> TASK REQUIREMENTS:
Please format every line of the records below as a JSON list of strings, one string per line, leaving out blank lines and the pictures.
◇ ◇ ◇
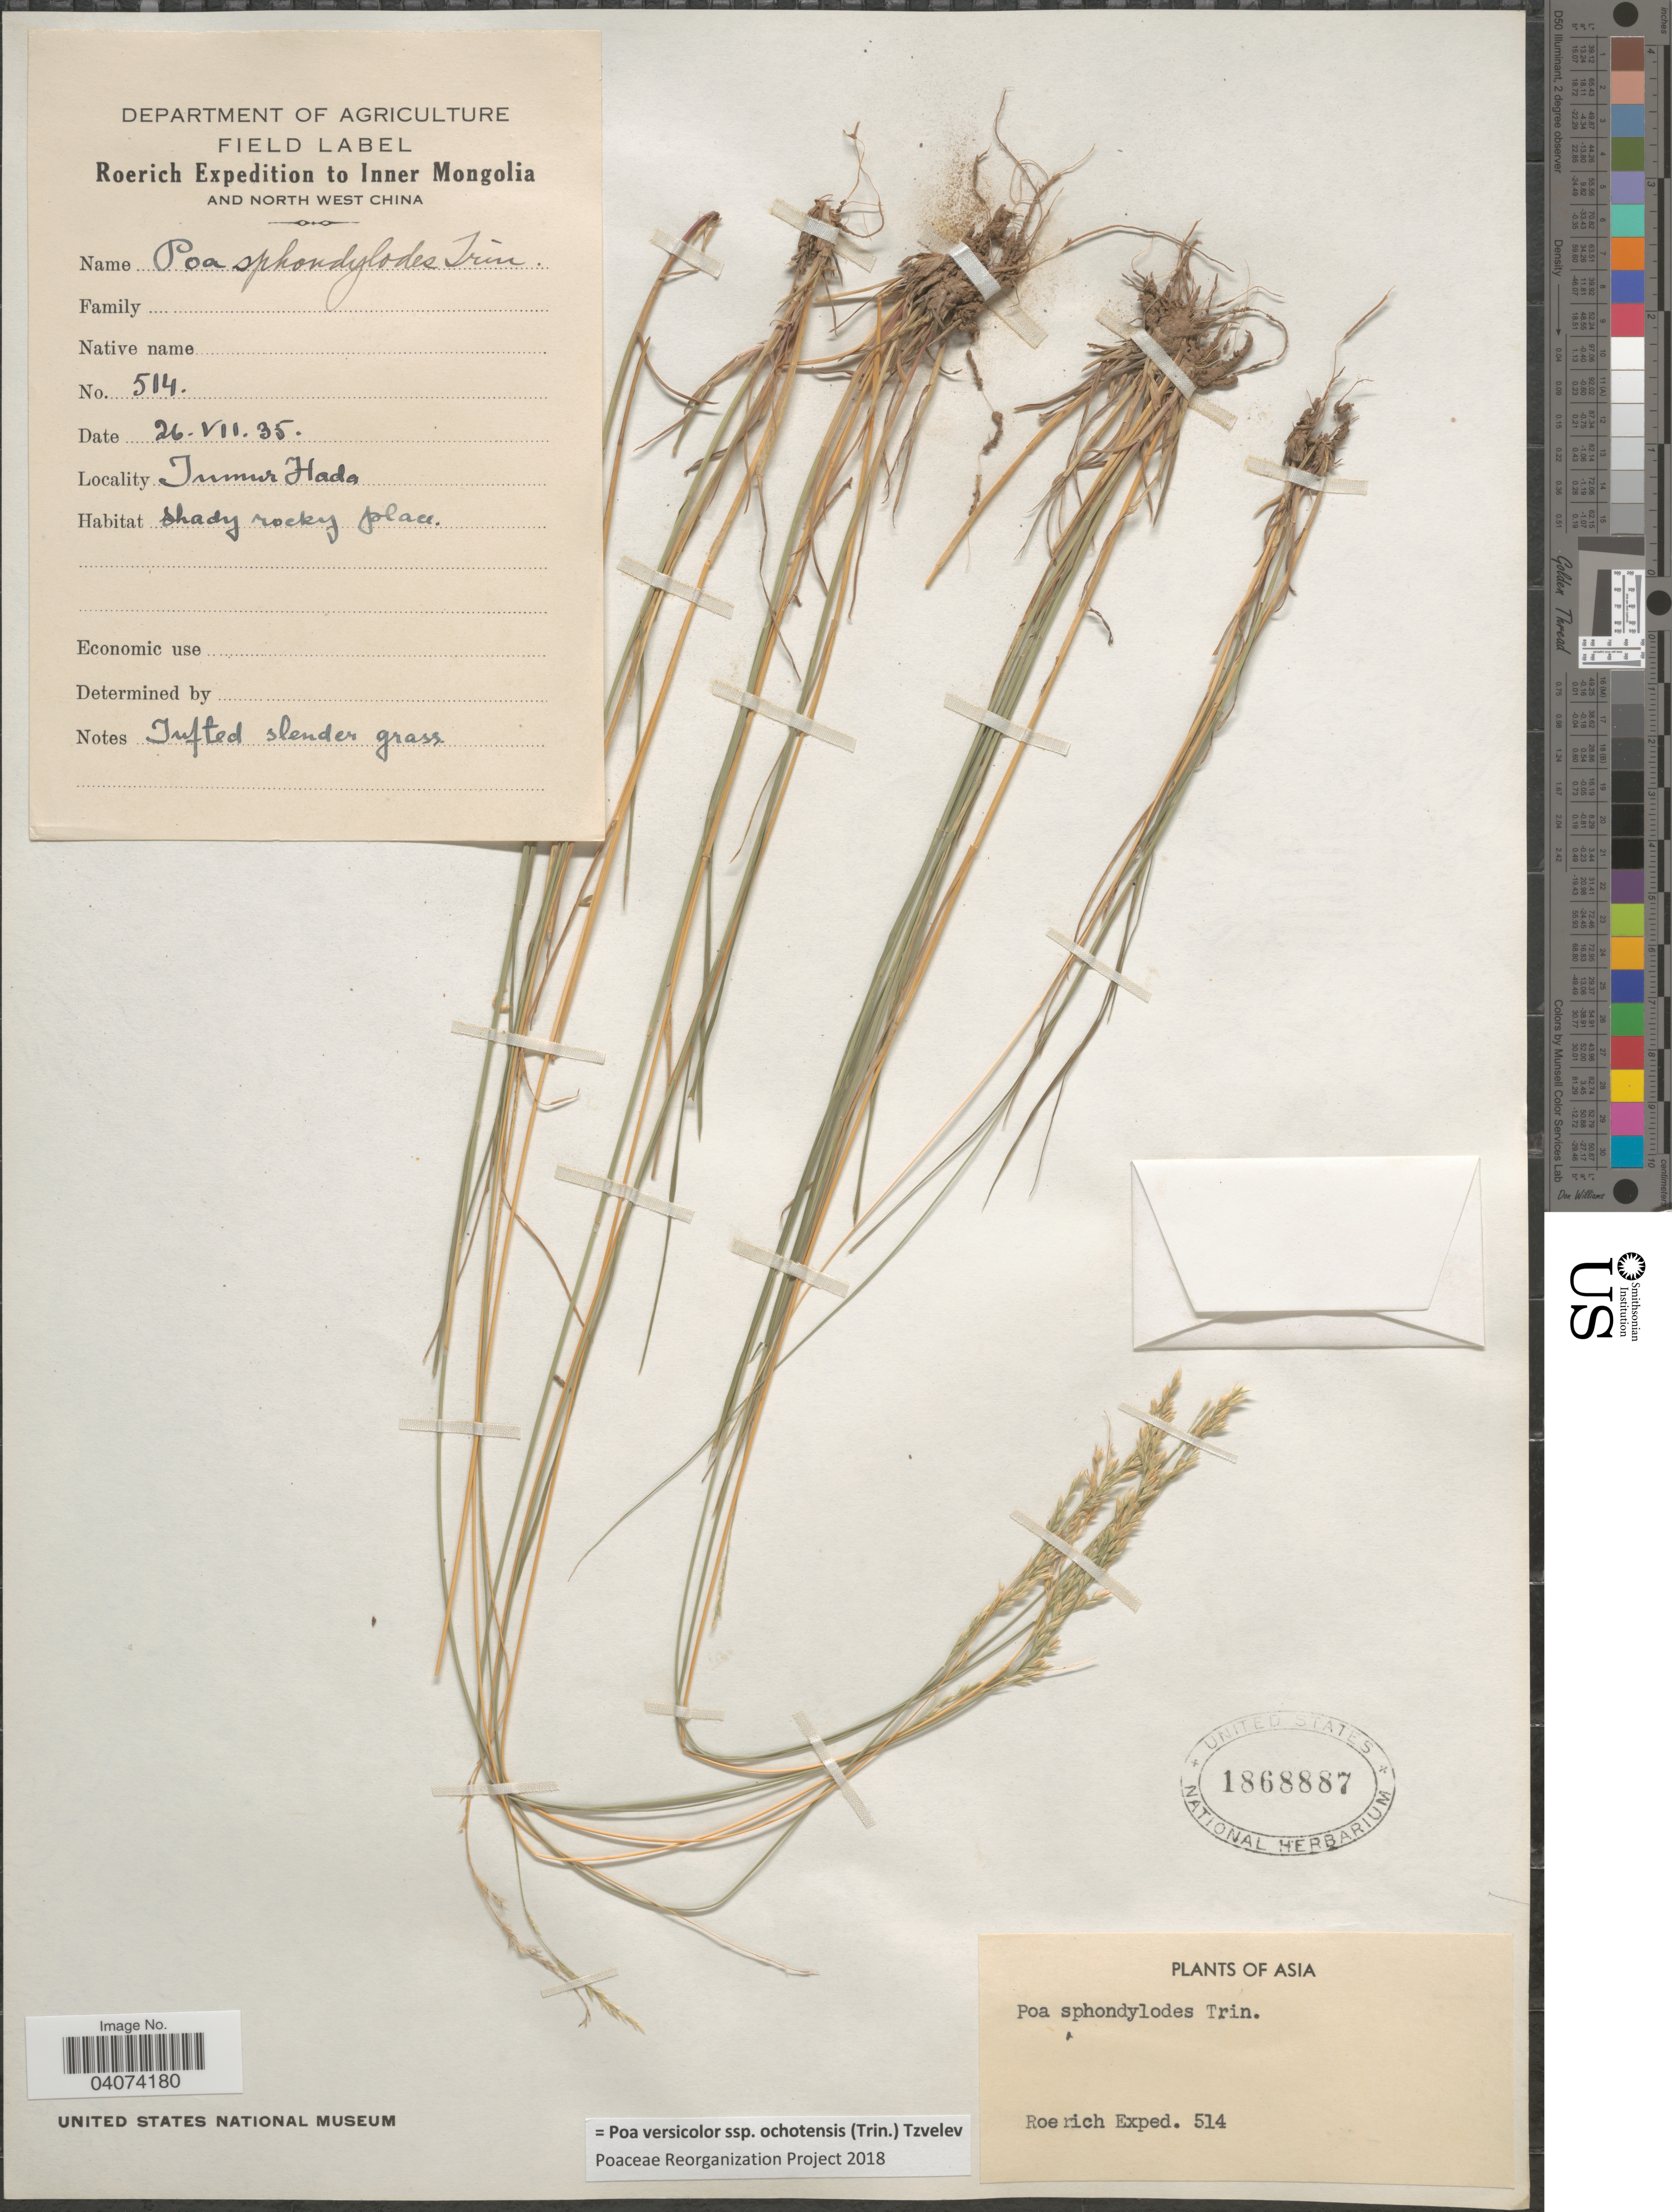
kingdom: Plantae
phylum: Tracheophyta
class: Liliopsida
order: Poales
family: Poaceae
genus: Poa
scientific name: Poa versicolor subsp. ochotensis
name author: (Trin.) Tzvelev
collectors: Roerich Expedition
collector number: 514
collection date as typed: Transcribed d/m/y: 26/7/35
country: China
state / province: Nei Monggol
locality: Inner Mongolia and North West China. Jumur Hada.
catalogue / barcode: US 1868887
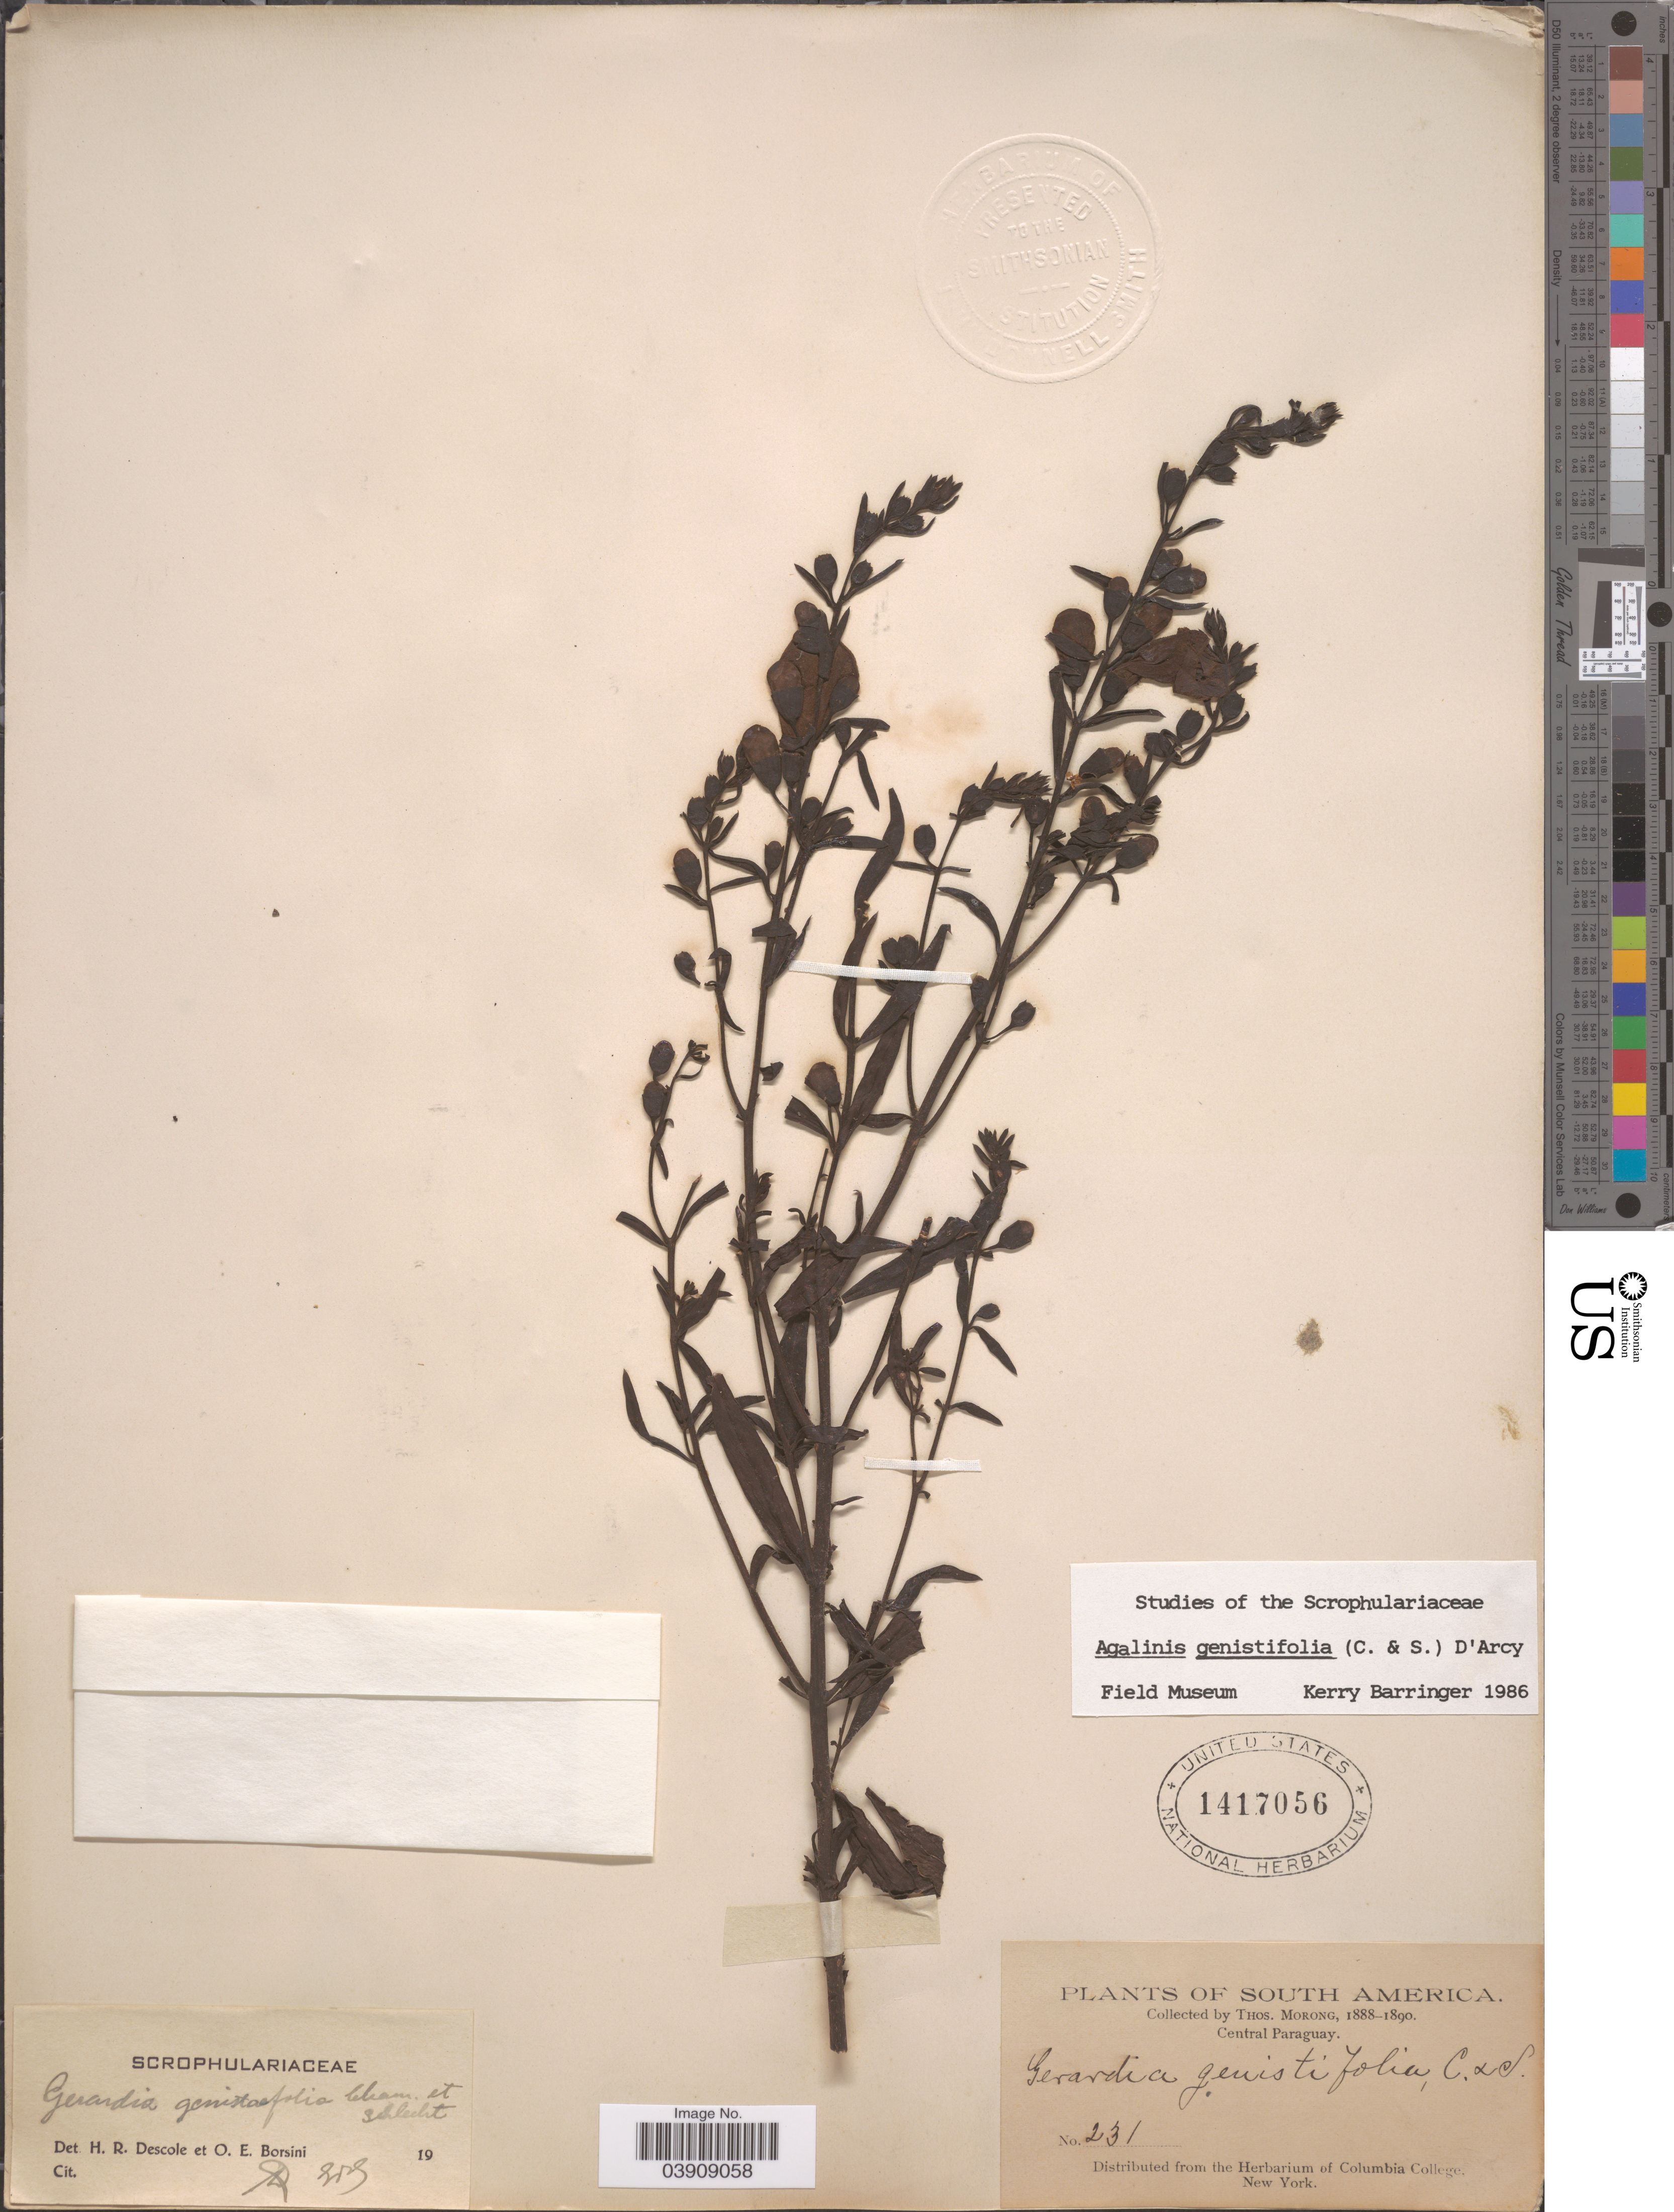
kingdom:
◇ ◇ ◇
> EXERCISE RESPONSE:
[
  "kingdom: Plantae",
  "phylum: Tracheophyta",
  "class: Liliopsida",
  "order: Poales",
  "family: Poaceae",
  "genus: Poa",
  "scientific name: Poa versicolor subsp. ochotensis",
  "name author: (Trin.) Tzvelev",
  "collectors: Roerich Expedition",
  "collector number: 514",
  "collection date as typed: Transcribed d/m/y: 26/7/35",
  "country: China",
  "state / province: Nei Monggol",
  "locality: Inner Mongolia and North West China. Jumur Hada.",
  "catalogue / barcode: US 1868887",
  "kingdom:"
]